Well, guess what Yall, we have to build more mountaintops and put Ms. Cross along with the greats. Just imagine all of the above greats rolled into one with Donna Hill leading the pack for her mystery input and you come up with Ms. Kathleen Cross. I told you this woman is dynamite (say it like JJ used to say it on "Good Times").
It's hard to believe that this is the sistah's first time out in the literary arena. You have just got to give her major props for this book.
Get ready to have your head blown completely off your shoulders. This woman's pen is loaded down with mind-blowing dialogue. On the cover of the book Ms. Rita Ewing astutely lets us know what type of writer Ms. Cross is. The book is "filled with the best ingredients: love, intrigue, conflict and hidden secrets." Well, anyone who is privileged to read "Skin Deep" had better put on your safety belts before getting on the roller coaster of emotions that Ms. Cross has in store for you.

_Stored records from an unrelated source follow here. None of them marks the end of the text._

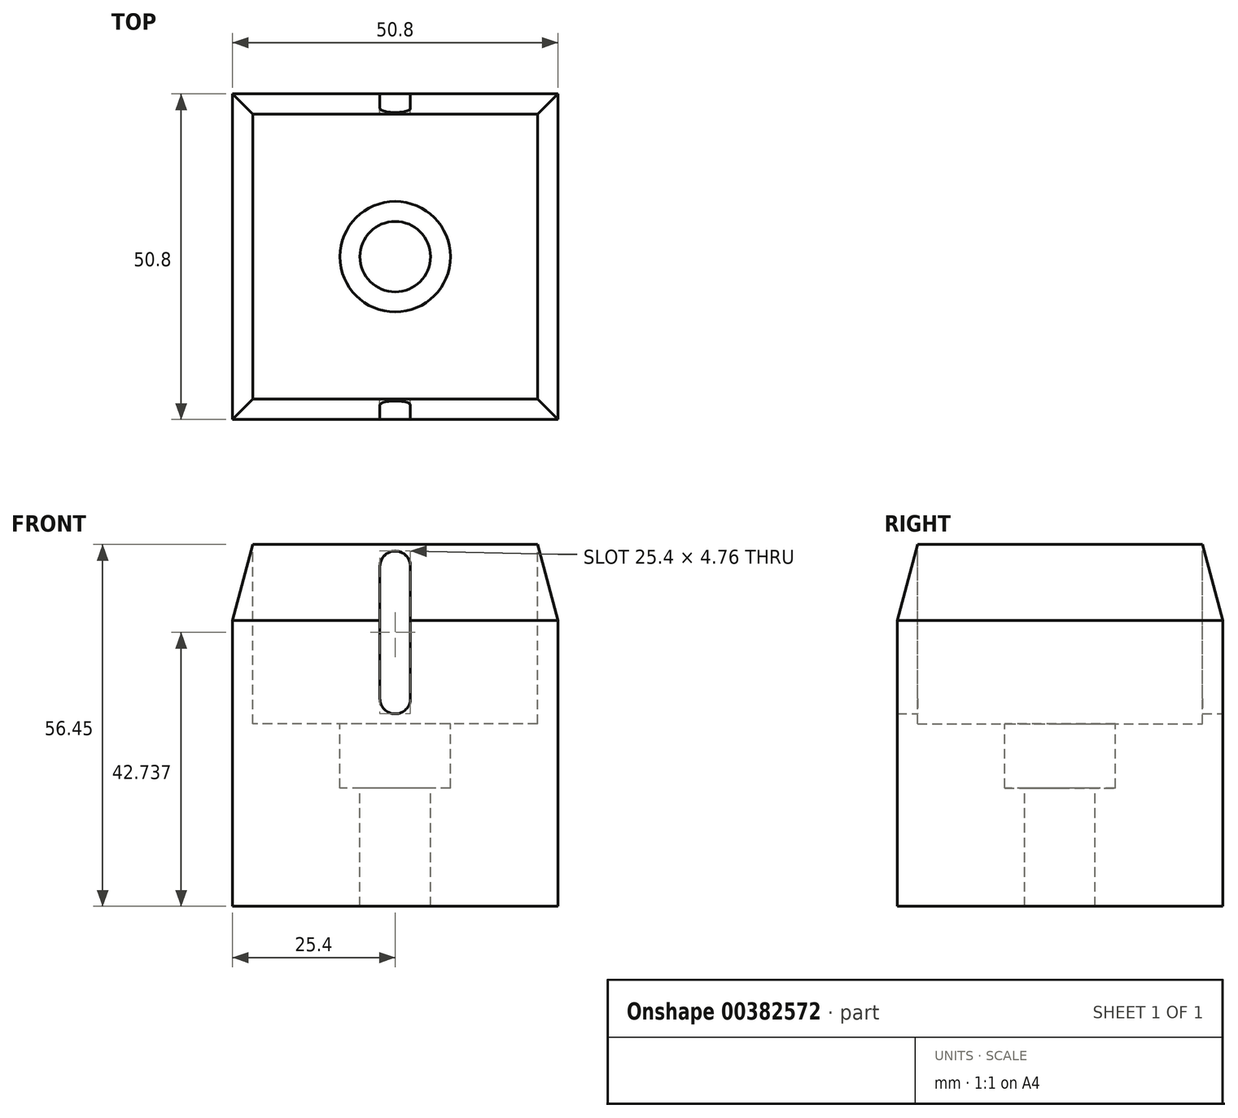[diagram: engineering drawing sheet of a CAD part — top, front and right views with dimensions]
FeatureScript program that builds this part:
annotation { "Feature Type Name" : "Feature", "Feature Type Description" : "" }
export const myFeature = defineFeature(function(context is Context, id is Id, definition is map)
    precondition{}
    {
        {
            var Q0;
            Q0=qCreatedBy(makeId("Top.planeOp"),FACE);
            var sketch = newSketch(context, id + "F0", { "sketchPlane" : qUnion([Q0])});
            skLineSegment(sketch, "E0.bottom", {"start": v(25.4, -25.4) * mm, "end": v(-25.4, -25.4) * mm});
            skLineSegment(sketch, "E0.top", {"start": v(25.4, 25.4) * mm, "end": v(-25.4, 25.4) * mm});
            skLineSegment(sketch, "E0.left", {"start": v(25.4, -25.4) * mm, "end": v(25.4, 25.4) * mm});
            skLineSegment(sketch, "E0.right", {"start": v(-25.4, -25.4) * mm, "end": v(-25.4, 25.4) * mm});
            skPoint(sketch, "E0.middle", {"position": v(0, 0) * mm});
            skSolve(sketch);
        }
        {
            var Q0;
            Q0 = qSketchRegion(id + "F0", true);
            extrude(context, id + "F1", {"entities" : qUnion([Q0]), "depth" : 56.45 * mm});
        }
        {
            var Q0;
            Q0=makeQuery(id+"F1.opExtrude","CAP_FACE",FACE,{"disambiguationData":[OSD([sQuery(id+"F0.wireOp",EDGE,"E0.bottom"),sQuery(id+"F0.wireOp",EDGE,"E0.top"),sQuery(id+"F0.wireOp",EDGE,"E0.left"),sQuery(id+"F0.wireOp",EDGE,"E0.right")])],"isStart":false});
            var sketch = newSketch(context, id + "F2", { "sketchPlane" : qUnion([Q0])});
            skLineSegment(sketch, "E1.bottom", {"start": v(22.23, -22.23) * mm, "end": v(-22.23, -22.23) * mm});
            skLineSegment(sketch, "E1.top", {"start": v(22.23, 22.23) * mm, "end": v(-22.23, 22.23) * mm});
            skLineSegment(sketch, "E1.left", {"start": v(22.23, -22.23) * mm, "end": v(22.23, 22.23) * mm});
            skLineSegment(sketch, "E1.right", {"start": v(-22.23, -22.23) * mm, "end": v(-22.23, 22.23) * mm});
            skPoint(sketch, "E1.middle", {"position": v(0, 0) * mm});
            skSolve(sketch);
        }
        {
            var Q0;
            Q0 = qSketchRegion(id + "F2", true);
            extrude(context, id + "F3", {"entities" : qUnion([Q0]), "operationType" : NewBodyOperationType.REMOVE, "oppositeDirection" : true, "depth" : 28 * mm});
        }
        {
            var Q0;
            Q0=makeQuery(id+"F3.boolean.opBoolean","COPY",FACE,{"derivedFrom":makeQuery(id+"F3.opExtrude","CAP_FACE",FACE,{"disambiguationData":[OSD([sQuery(id+"F2.wireOp",EDGE,"E1.bottom"),sQuery(id+"F2.wireOp",EDGE,"E1.top"),sQuery(id+"F2.wireOp",EDGE,"E1.left"),sQuery(id+"F2.wireOp",EDGE,"E1.right")])],"isStart":false})});
            var sketch = newSketch(context, id + "F4", { "sketchPlane" : qUnion([Q0])});
            skPoint(sketch, "E2", {"position": v(0, 0) * mm});
            skSolve(sketch);
        }
        {
            var Q0;
            Q0=sQuery(id+"F4.wireOp",VERTEX,"E2");
            var Q1;
            Q1=makeQuery(id+"F1.opExtrude","SWEPT_BODY",BODY,{"disambiguationData":[OSD([sQuery(id+"F0.wireOp",EDGE,"E0.bottom"),sQuery(id+"F0.wireOp",EDGE,"E0.top"),sQuery(id+"F0.wireOp",EDGE,"E0.left"),sQuery(id+"F0.wireOp",EDGE,"E0.right")])]});
            hole(context, id + "F5", {"style" : HoleStyle.C_BORE, "endStyle" : HoleEndStyle.THROUGH, "standardTappedOrClearance" : lookupTablePath({ "standard" : "ISO", "fit" : "Normal", "size" : "M10", "type" : "Clearance" }), "standardBlindInLast" : lookupTablePath({ "fit" : "Standard", "standard" : "ISO", "size" : "M10", "type" : "Clearance" }), "holeDiameter" : 11 * mm, "cBoreDiameter" : 17.25 * mm, "cBoreDepth" : 10 * mm, "isTappedThrough" : true, "tappedDepth" : 12.7 * mm, "tapClearance" : 3, "locations" : qUnion([Q0]), "scope" : qUnion([Q1])});
        }
        {
            var Q0;
            Q0=makeQuery(id+"F1.opExtrude","CAP_EDGE",EDGE,{"disambiguationData":[OSD([sQuery(id+"F0.wireOp",EDGE,"E0.top")])],"isStart":false});
            var Q1;
            Q1=makeQuery(id+"F1.opExtrude","CAP_EDGE",EDGE,{"disambiguationData":[OSD([sQuery(id+"F0.wireOp",EDGE,"E0.left")])],"isStart":false});
            var Q2;
            Q2=makeQuery(id+"F1.opExtrude","CAP_EDGE",EDGE,{"disambiguationData":[OSD([sQuery(id+"F0.wireOp",EDGE,"E0.bottom")])],"isStart":false});
            var Q3;
            Q3=makeQuery(id+"F1.opExtrude","CAP_EDGE",EDGE,{"disambiguationData":[OSD([sQuery(id+"F0.wireOp",EDGE,"E0.right")])],"isStart":false});
            chamfer(context, id + "F6", {"entities" : qUnion([Q0, Q1, Q2, Q3]), "chamferType" : ChamferType.OFFSET_ANGLE, "width" : 3.17 * mm, "oppositeDirection" : false, "angle" : 75 * degree, "tangentPropagation" : true});
        }
        {
            var Q0;
            Q0=makeQuery(id+"F1.opExtrude","SWEPT_FACE",FACE,{"disambiguationData":[OSD([sQuery(id+"F0.wireOp",EDGE,"E0.top")])]});
            cPlane(context, id + "F7", {"entities" : qUnion([Q0]), "cplaneType" : CPlaneType.OFFSET, "offset" : 0 * mm, "width" : 152.4 * mm, "height" : 152.4 * mm});
        }
        {
            var Q0;
            Q0=qCreatedBy(id+"F7.planeOp",FACE);
            var sketch = newSketch(context, id + "F8", { "sketchPlane" : qUnion([Q0])});
            skLineSegment(sketch, "E3", {"start": v(0, 71.95) * mm, "end": v(0, 0) * mm, "construction": true});
            skLineSegment(sketch, "E4.bottom", {"start": v(2.38, 32.42) * mm, "end": v(-2.38, 32.42) * mm});
            skLineSegment(sketch, "E4.top", {"start": v(2.38, 53.06) * mm, "end": v(-2.38, 53.06) * mm});
            skLineSegment(sketch, "E4.left", {"start": v(2.38, 32.42) * mm, "end": v(2.38, 53.06) * mm});
            skLineSegment(sketch, "E4.right", {"start": v(-2.38, 32.42) * mm, "end": v(-2.38, 53.06) * mm});
            skPoint(sketch, "E4.middle", {"position": v(0, 42.74) * mm});
            skArc(sketch, "E5", {"start": v(-2.38, 53.06) * mm, "mid": v(0, 55.44) * mm, "end": v(2.38, 53.06) * mm});
            skArc(sketch, "E6", {"start": v(-2.38, 32.42) * mm, "mid": v(0, 30.04) * mm, "end": v(2.38, 32.42) * mm});
            skSolve(sketch);
        }
        {
            var Q0;
            Q0 = qSketchRegion(id + "F8", true);
            extrude(context, id + "F9", {"entities" : qUnion([Q0]), "operationType" : NewBodyOperationType.REMOVE, "endBound" : BoundingType.THROUGH_ALL, "oppositeDirection" : true, "depth" : 25.4 * mm});
        }
    });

Take a ride through the caverns of hidden secrets (and there are many); get slam dunked in the bed of LOVE, then ride through the underworld of intrigue, and we finally exit into the world of conflicts (again, there are many) - but not necessarily in that order.
Now lets wrap the whole package around a stellar cast, created by the one and only Kathleen Cross. Meet Nina Moore - a black woman sealed in a white body; Ahmad Jefferson - a beautiful black specimen who has been wrongfully imprisoned for "5 years, 3 months, 4 days and six hours" (and when you read how he gets slam-dunked in the bed of LOVE you'll recognize the effect of this imprisonment). This brotha wants nothing more than to forget about the harm he encountered at the hands of white people who professed to love him. Now put this in the mix - Nina sets her sights on this fine brotha from the gitty up (getting you interested in reading this book)? You can imagine the conflicts which will arise out of this situation.
Now meet some subordinate cast members, but very important ones to the story, and each in their own way creates much drama. Mitchel Moore - Nina's father, Tonya - Nina's best friend (is black and looks black) Nathan - Nina's half brother and the creme De La creme supporting cast member, Morris Michaels.
The plot that brings Nina together with her man/apart from her man and..., and the reasons surrounding this mismatched, star crossed couple will keep them on your mind long after you've read the last punctuation mark and have you wishing that there was more to read.
The ending will blow you out of romance heaven, as never before captured on paper.
The poem by one of the characters I neglected to mention (Rasheed Steele who is Tonya's lover) is so real and pertinent to our people as it puts forth what was taken from us by a people who never had it themselves will have you reflecting on its importance for a very long time. Please, Please, Please just buy the book and experience and breathe this woman's work of art. I assure you, you will not be disappointed.
Though I share all of my books with ten other people, I'm going to buy another (or maybe even two more) to keep, just in case this one never makes it back to me. The book is all that!
By the way, I wish the people putting the pictures on the covers of these novels would take the time to read the book so the faces would coincide with, or at the very least, resemble what the author depicts in the written word. I'm open for the job!
We are not dumb. We know a light skinned black woman (as depicted on the cover of the book) from a woman that could easily travel on the other side and they wouldn't even know it unless we told them (or rather Ms. Cross). The publisher would have done better by using the picture of Ms.Cross herself. I definitely had trouble recognizing our own there.
I hope you readers get to read my opinion. I know its long, but it will surely get more book sales for Amazon.com and also Ms.Cross.